Art like many things is very subjective, what looks commercial to some, has interest to others. 

Changing colors, contrast, and shape can completely change the feel of the piece.

I may not hang that in my living room, but I would certainly put it in my home office.


----------



## m.n.j.chell (May 12, 2016)

It's rather large, sticking out from the wall into the space. In a living room, it would have to hang somewhere that doesn't interfere with foot traffic. Even though our house is a little above average in livable space, any wall hanging like that would intrude on that space.
If you have a house with extra large, open areas, perhaps it would be okay.


----------



## mikeCrafted (May 30, 2021)

I agree, the one on the photo is too large, I wanted to make a smaller one and of course hang it somewhere where it does not interfere space needed to pass by for example.


----------



## mikeCrafted (May 30, 2021)

shoot summ said:


> Art like many things is very subjective, what looks commercial to some, has interest to others.
> Changing colors, contrast, and shape can completely change the feel of the piece.
> I may not hang that in my living room, but I would certainly put it in my home office.
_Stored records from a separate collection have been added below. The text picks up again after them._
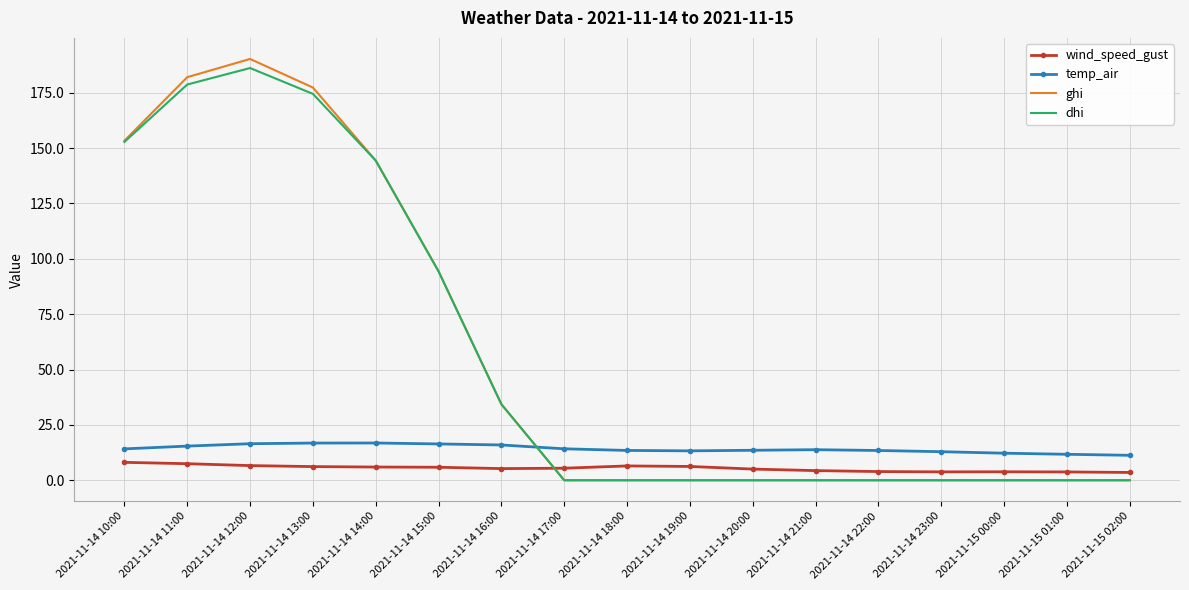

Is it true that dhi equals 129.1 at 2021-11-14 18:00?

False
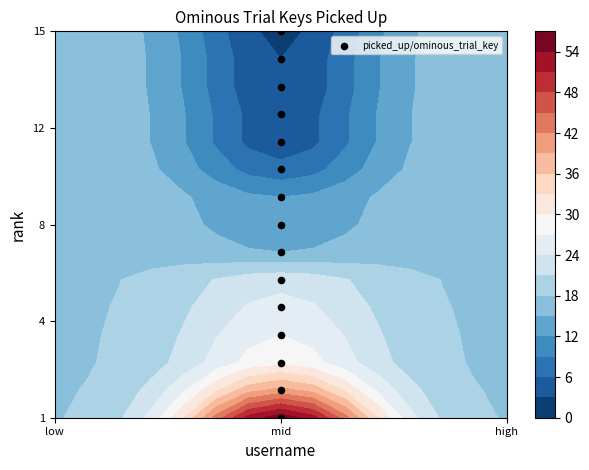

Which has a higher value, mid or mid?

mid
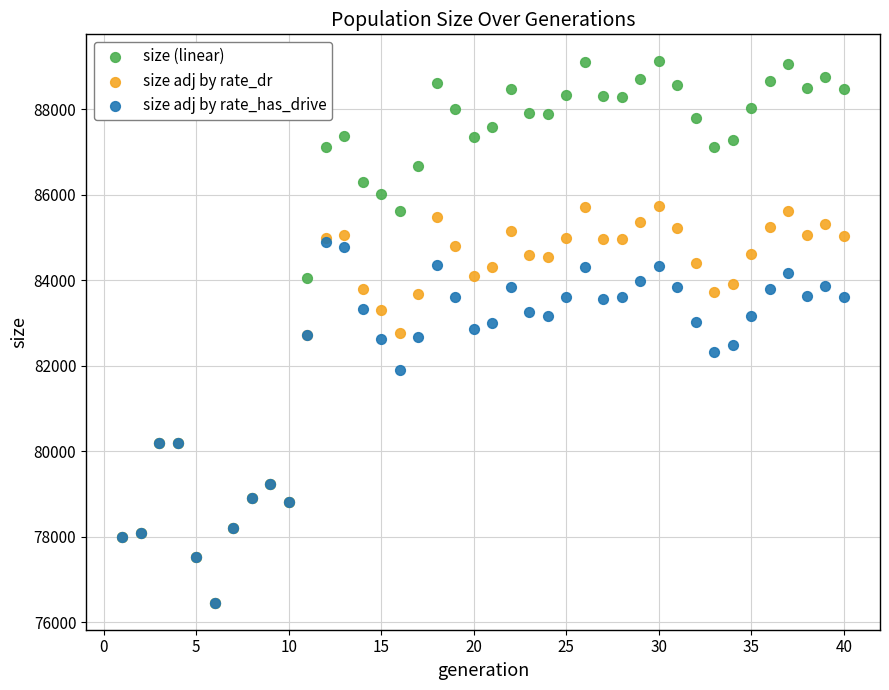

What are all the series names shown in the legend?

size (linear), size adj by rate_dr, size adj by rate_has_drive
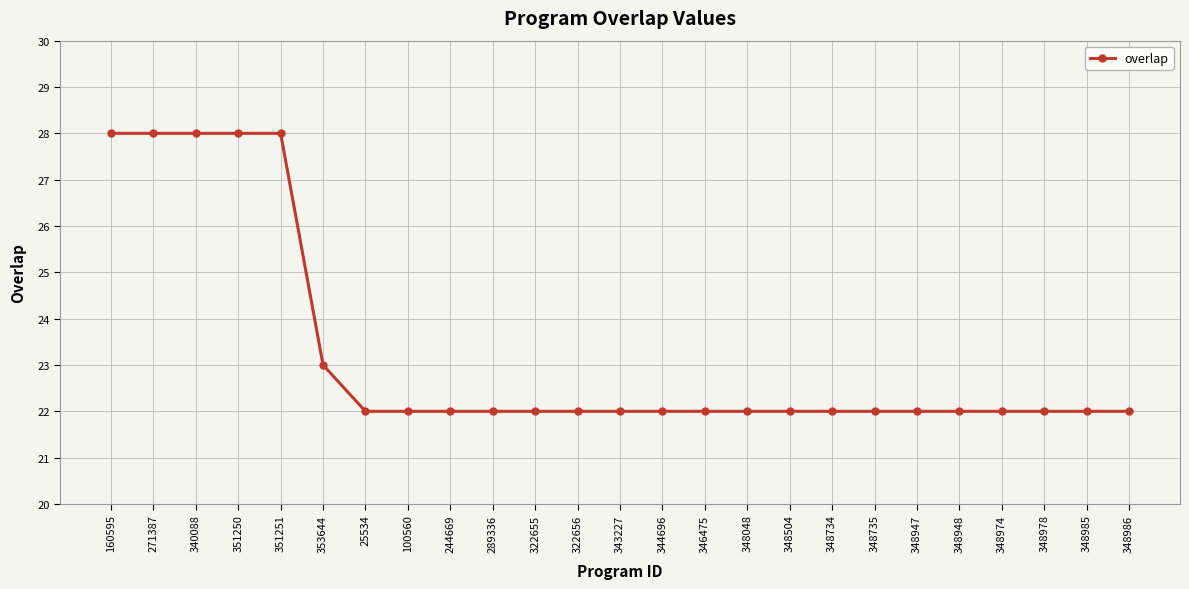

Does the chart have visible grid lines?

Yes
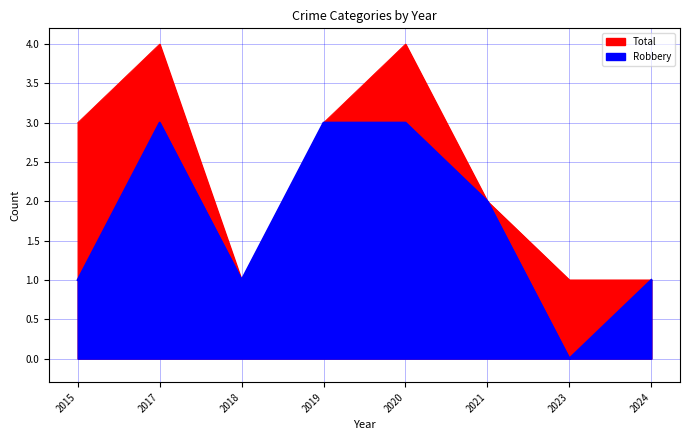

What is the value of the Robbery point at the 2nd from the left?

3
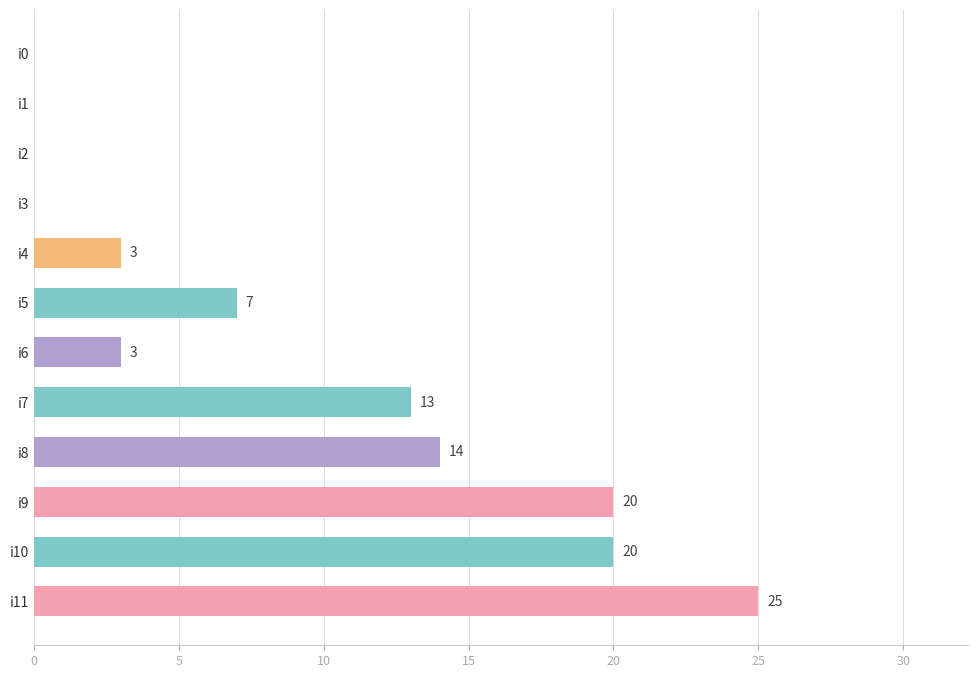

True or false: the data shows 7 at i5.

True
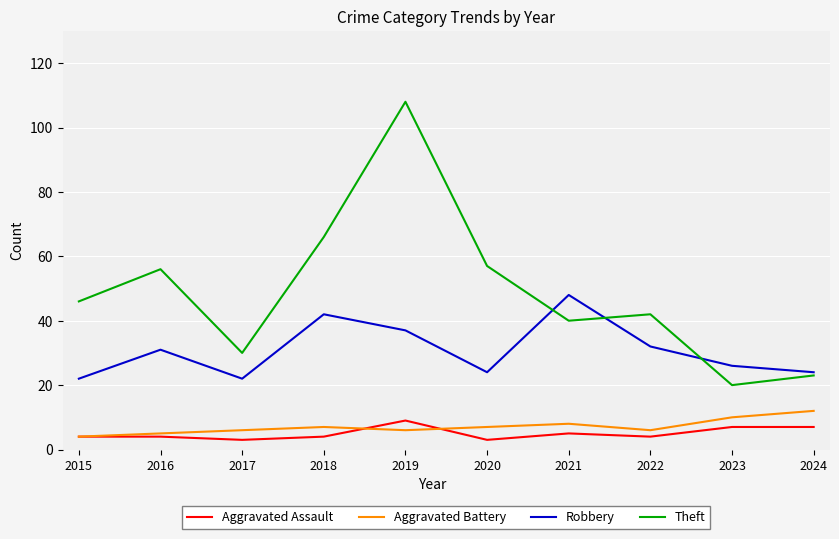

What value does the Theft series have at 2020, to the nearest 5?

55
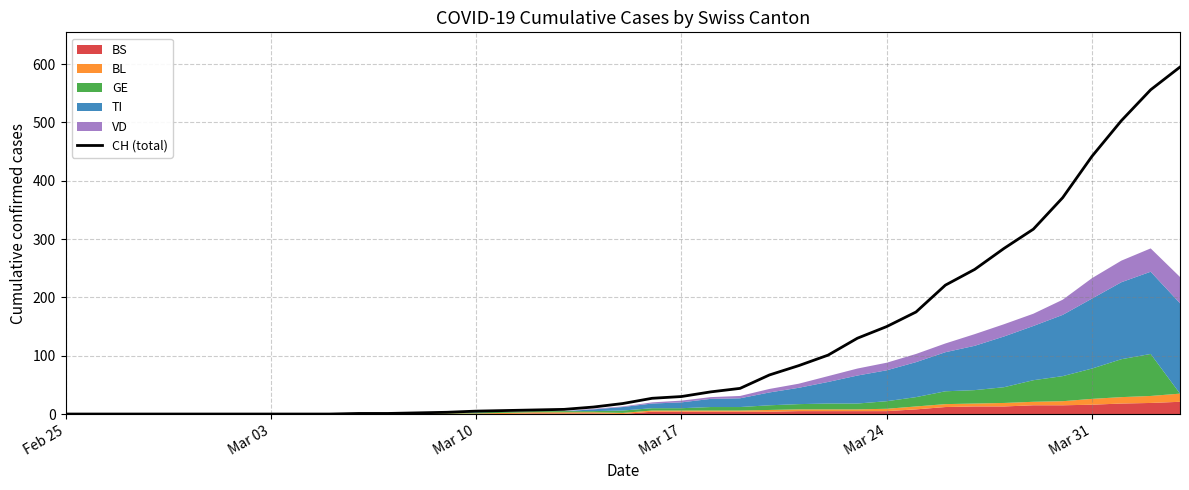

True or false: the data has more than 0 interior local peaks.

False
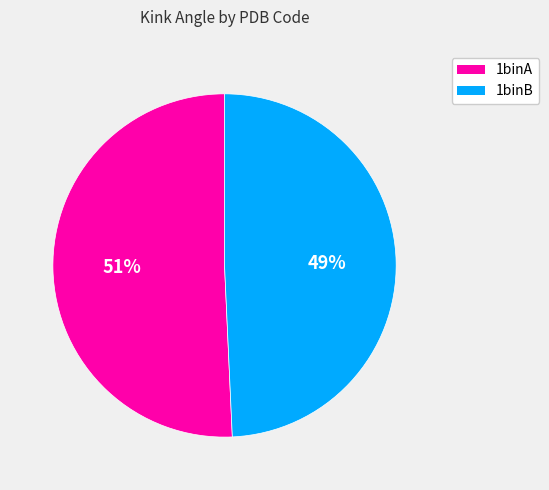

To the nearest percent, what portion does 1binB represent?

49%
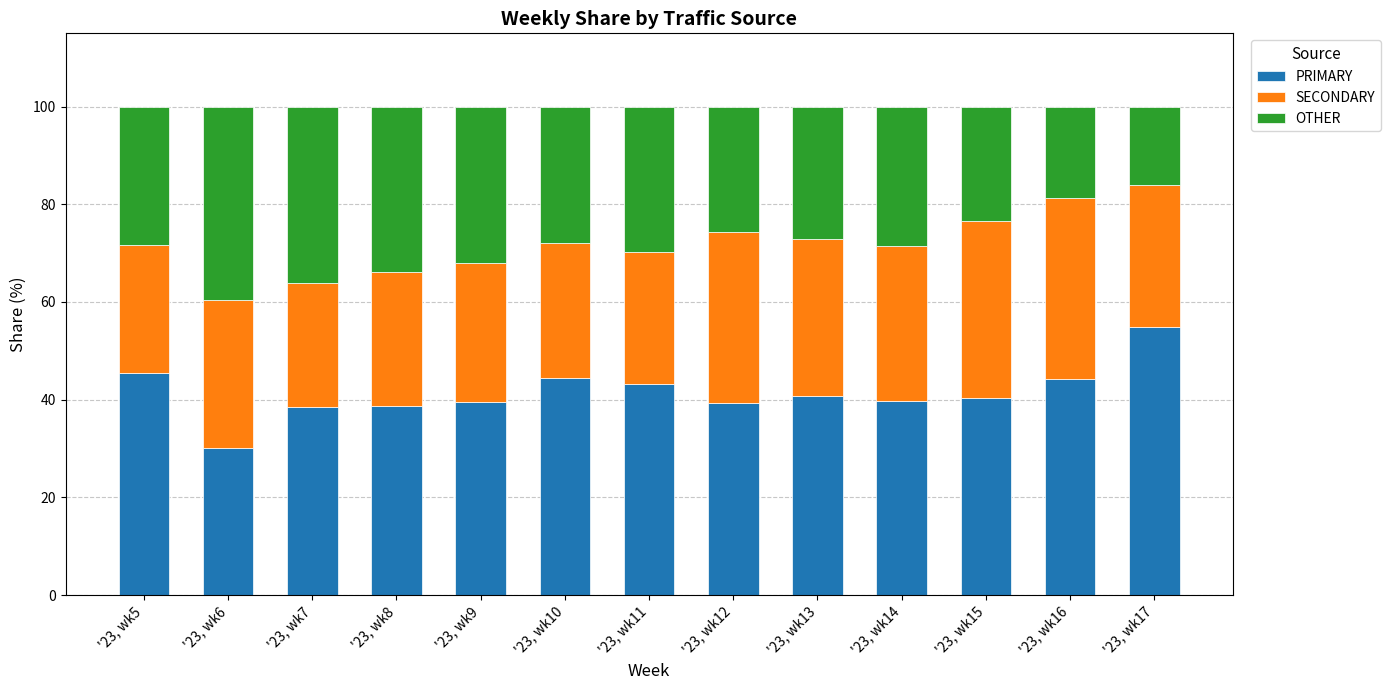

Rank the categories by PRIMARY value from highest to lowest.

'23, wk17, '23, wk5, '23, wk10, '23, wk16, '23, wk11, '23, wk13, '23, wk15, '23, wk14, '23, wk9, '23, wk12, '23, wk8, '23, wk7, '23, wk6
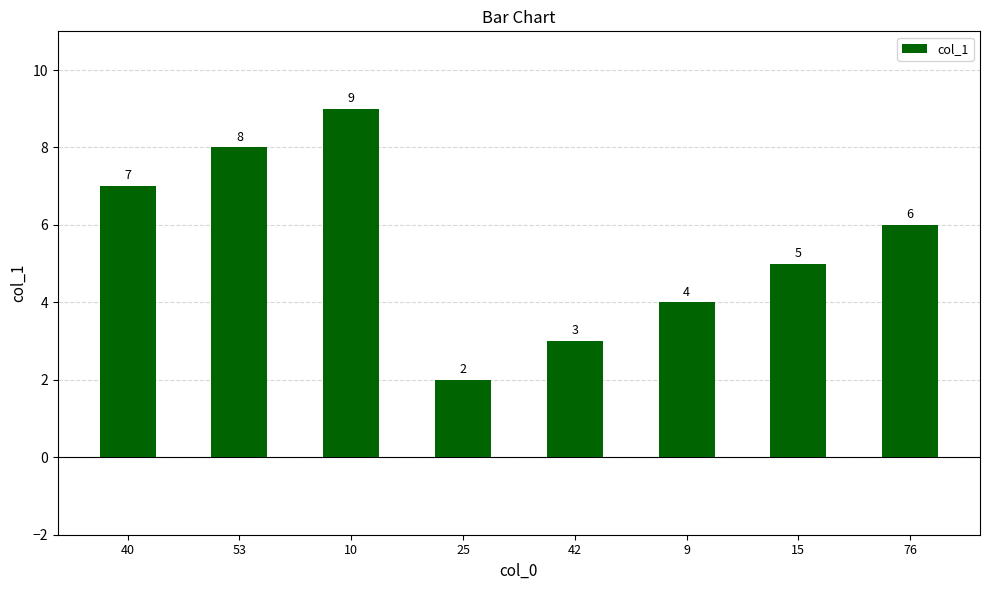

Where is the data nearest to the value 5?

15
Absolutely. The "negative" reaction is also pretty valuable, because then I can see things I may have overlooked. Collecting pros and cons if you like. Good to know, that you would also rather put it in your office.


----------



## FrankC (Aug 24, 2012)

Why not simply build a rectangle of same size pieces spaced apart, then take a disk sander and sculpt it.


----------



## shoot summ (Feb 21, 2014)

FrankC said:


> Why not simply build a rectangle of same size pieces spaced apart, then take a disk sander and sculpt it.


Or you could get really carried away and make a bench... 

A local guy made this one.


----------



## difalkner (Nov 27, 2011)

Now *that *took some time to carve! I like it, though.


----------



## Tool Agnostic (Aug 13, 2017)

It took a lot of staring and looking before I figured out how that bench was made. Very clever.


----------



## m.n.j.chell (May 12, 2016)

Tool Agnostic said:


> It took a lot of staring and looking before I figured out how that bench was made. Very clever.


Precut slices of plywood, then sanded to final shape, right? That's the impression I get.


----------



## Tool Agnostic (Aug 13, 2017)

mikechell said:


> Precut slices of plywood, then sanded to final shape, right? That's the impression I get.


Agreed. I wasn't sure how much of the precutting was done or planned. It could have started very close to final shape,. At the other extreme, it could have started as a solid block of face-glued plywood, then carved and sanded. I would not know how to tell from the final product. It is a very cool, abstract, yet functional piece.


----------



## shoot summ (Feb 21, 2014)

Tool Agnostic said:


> Agreed. I wasn't sure how much of the precutting was done or planned. It could have started very close to final shape,. At the other extreme, it could have started as a solid block of face-glued plywood, then carved and sanded. I would not know how to tell from the final product. It is a very cool, abstract, yet functional piece.


The creator posted it on our local FB woodworking group, I will see if he will share his process.


----------



## woodnthings (Jan 24, 2009)

Your situation is unique to you, so any advice without being on site to see, would be difficult. If you know an interior decorator, great have them over. Any artist friends?
Symmetry is OK for some peoples tastes, random is preferred by others. More is better for some peoples tastes, fewer is like by others, it's all personal.
"CL furniture", give us no clues, it could be anything.
Poster art in not typically framed, unless it's valuable and rare, another variable.
As a artist myself with 7 years of Art and Design in University, I would have a difficult time with this. It's your own choice that matters, it's your home or residence.


----------